▼▼▼

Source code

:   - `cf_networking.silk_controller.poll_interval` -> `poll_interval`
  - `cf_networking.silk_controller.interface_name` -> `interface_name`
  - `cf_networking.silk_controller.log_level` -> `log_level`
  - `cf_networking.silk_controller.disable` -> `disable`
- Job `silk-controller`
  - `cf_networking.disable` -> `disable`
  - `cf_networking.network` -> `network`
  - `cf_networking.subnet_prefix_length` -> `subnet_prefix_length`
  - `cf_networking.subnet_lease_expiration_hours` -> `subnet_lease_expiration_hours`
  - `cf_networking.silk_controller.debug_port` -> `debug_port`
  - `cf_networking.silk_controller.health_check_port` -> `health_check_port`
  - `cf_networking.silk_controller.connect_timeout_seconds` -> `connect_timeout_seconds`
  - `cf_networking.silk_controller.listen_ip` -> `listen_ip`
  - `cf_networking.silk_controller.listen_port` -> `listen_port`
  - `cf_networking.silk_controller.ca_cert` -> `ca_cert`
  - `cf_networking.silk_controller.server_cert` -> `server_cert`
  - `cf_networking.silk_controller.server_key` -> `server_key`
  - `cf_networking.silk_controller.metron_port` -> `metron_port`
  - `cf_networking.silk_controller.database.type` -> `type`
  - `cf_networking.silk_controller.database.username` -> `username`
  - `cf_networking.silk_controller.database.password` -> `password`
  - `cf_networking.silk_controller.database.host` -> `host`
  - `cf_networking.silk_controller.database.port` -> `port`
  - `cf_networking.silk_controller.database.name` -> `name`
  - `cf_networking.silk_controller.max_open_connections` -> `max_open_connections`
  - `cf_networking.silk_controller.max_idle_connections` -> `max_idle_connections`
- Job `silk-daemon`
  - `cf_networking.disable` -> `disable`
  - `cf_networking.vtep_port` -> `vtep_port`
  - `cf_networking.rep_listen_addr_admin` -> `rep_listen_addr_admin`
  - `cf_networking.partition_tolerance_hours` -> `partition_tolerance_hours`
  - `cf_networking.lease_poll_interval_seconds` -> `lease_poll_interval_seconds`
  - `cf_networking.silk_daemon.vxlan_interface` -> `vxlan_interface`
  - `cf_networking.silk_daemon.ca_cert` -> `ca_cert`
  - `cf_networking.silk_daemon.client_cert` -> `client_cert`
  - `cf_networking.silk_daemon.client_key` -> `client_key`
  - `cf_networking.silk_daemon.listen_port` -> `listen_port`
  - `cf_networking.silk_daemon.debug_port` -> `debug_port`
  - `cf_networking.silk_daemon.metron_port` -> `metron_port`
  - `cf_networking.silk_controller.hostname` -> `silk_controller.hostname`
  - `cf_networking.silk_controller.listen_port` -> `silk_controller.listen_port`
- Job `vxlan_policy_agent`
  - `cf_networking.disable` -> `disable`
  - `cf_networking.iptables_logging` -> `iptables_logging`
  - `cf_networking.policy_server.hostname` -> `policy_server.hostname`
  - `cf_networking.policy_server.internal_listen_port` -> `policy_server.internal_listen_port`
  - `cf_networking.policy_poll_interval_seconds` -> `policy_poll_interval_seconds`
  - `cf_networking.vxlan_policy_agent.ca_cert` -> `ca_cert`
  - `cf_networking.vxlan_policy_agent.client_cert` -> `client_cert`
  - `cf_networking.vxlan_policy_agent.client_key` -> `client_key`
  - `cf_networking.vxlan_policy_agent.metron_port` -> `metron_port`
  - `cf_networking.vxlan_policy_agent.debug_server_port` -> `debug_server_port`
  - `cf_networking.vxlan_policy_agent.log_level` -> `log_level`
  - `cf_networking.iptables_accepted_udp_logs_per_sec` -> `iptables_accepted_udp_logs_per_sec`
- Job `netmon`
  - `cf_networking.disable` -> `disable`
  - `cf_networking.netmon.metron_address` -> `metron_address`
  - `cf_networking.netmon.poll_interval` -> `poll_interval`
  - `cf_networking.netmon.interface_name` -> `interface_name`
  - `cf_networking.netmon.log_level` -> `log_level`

▲▲▲

Reproduce the whole listing without changing anything.

Source code

:   - `cf_networking.silk_controller.poll_interval` -> `poll_interval`
  - `cf_networking.silk_controller.interface_name` -> `interface_name`
  - `cf_networking.silk_controller.log_level` -> `log_level`
  - `cf_networking.silk_controller.disable` -> `disable`
- Job `silk-controller`
  - `cf_networking.disable` -> `disable`
  - `cf_networking.network` -> `network`
  - `cf_networking.subnet_prefix_length` -> `subnet_prefix_length`
  - `cf_networking.subnet_lease_expiration_hours` -> `subnet_lease_expiration_hours`
  - `cf_networking.silk_controller.debug_port` -> `debug_port`
  - `cf_networking.silk_controller.health_check_port` -> `health_check_port`
  - `cf_networking.silk_controller.connect_timeout_seconds` -> `connect_timeout_seconds`
  - `cf_networking.silk_controller.listen_ip` -> `listen_ip`
  - `cf_networking.silk_controller.listen_port` -> `listen_port`
  - `cf_networking.silk_controller.ca_cert` -> `ca_cert`
  - `cf_networking.silk_controller.server_cert` -> `server_cert`
  - `cf_networking.silk_controller.server_key` -> `server_key`
  - `cf_networking.silk_controller.metron_port` -> `metron_port`
  - `cf_networking.silk_controller.database.type` -> `type`
  - `cf_networking.silk_controller.database.username` -> `username`
  - `cf_networking.silk_controller.database.password` -> `password`
  - `cf_networking.silk_controller.database.host` -> `host`
  - `cf_networking.silk_controller.database.port` -> `port`
  - `cf_networking.silk_controller.database.name` -> `name`
  - `cf_networking.silk_controller.max_open_connections` -> `max_open_connections`
  - `cf_networking.silk_controller.max_idle_connections` -> `max_idle_connections`
- Job `silk-daemon`
  - `cf_networking.disable` -> `disable`
  - `cf_networking.vtep_port` -> `vtep_port`
  - `cf_networking.rep_listen_addr_admin` -> `rep_listen_addr_admin`
  - `cf_networking.partition_tolerance_hours` -> `partition_tolerance_hours`
  - `cf_networking.lease_poll_interval_seconds` -> `lease_poll_interval_seconds`
  - `cf_networking.silk_daemon.vxlan_interface` -> `vxlan_interface`
  - `cf_networking.silk_daemon.ca_cert` -> `ca_cert`
  - `cf_networking.silk_daemon.client_cert` -> `client_cert`
  - `cf_networking.silk_daemon.client_key` -> `client_key`
  - `cf_networking.silk_daemon.listen_port` -> `listen_port`
  - `cf_networking.silk_daemon.debug_port` -> `debug_port`
  - `cf_networking.silk_daemon.metron_port` -> `metron_port`
  - `cf_networking.silk_controller.hostname` -> `silk_controller.hostname`
  - `cf_networking.silk_controller.listen_port` -> `silk_controller.listen_port`
- Job `vxlan_policy_agent`
  - `cf_networking.disable` -> `disable`
  - `cf_networking.iptables_logging` -> `iptables_logging`
  - `cf_networking.policy_server.hostname` -> `policy_server.hostname`
  - `cf_networking.policy_server.internal_listen_port` -> `policy_server.internal_listen_port`
  - `cf_networking.policy_poll_interval_seconds` -> `policy_poll_interval_seconds`
  - `cf_networking.vxlan_policy_agent.ca_cert` -> `ca_cert`
  - `cf_networking.vxlan_policy_agent.client_cert` -> `client_cert`
  - `cf_networking.vxlan_policy_agent.client_key` -> `client_key`
  - `cf_networking.vxlan_policy_agent.metron_port` -> `metron_port`
  - `cf_networking.vxlan_policy_agent.debug_server_port` -> `debug_server_port`
  - `cf_networking.vxlan_policy_agent.log_level` -> `log_level`
  - `cf_networking.iptables_accepted_udp_logs_per_sec` -> `iptables_accepted_udp_logs_per_sec`
- Job `netmon`
  - `cf_networking.disable` -> `disable`
  - `cf_networking.netmon.metron_address` -> `metron_address`
  - `cf_networking.netmon.poll_interval` -> `poll_interval`
  - `cf_networking.netmon.interface_name` -> `interface_name`
  - `cf_networking.netmon.log_level` -> `log_level`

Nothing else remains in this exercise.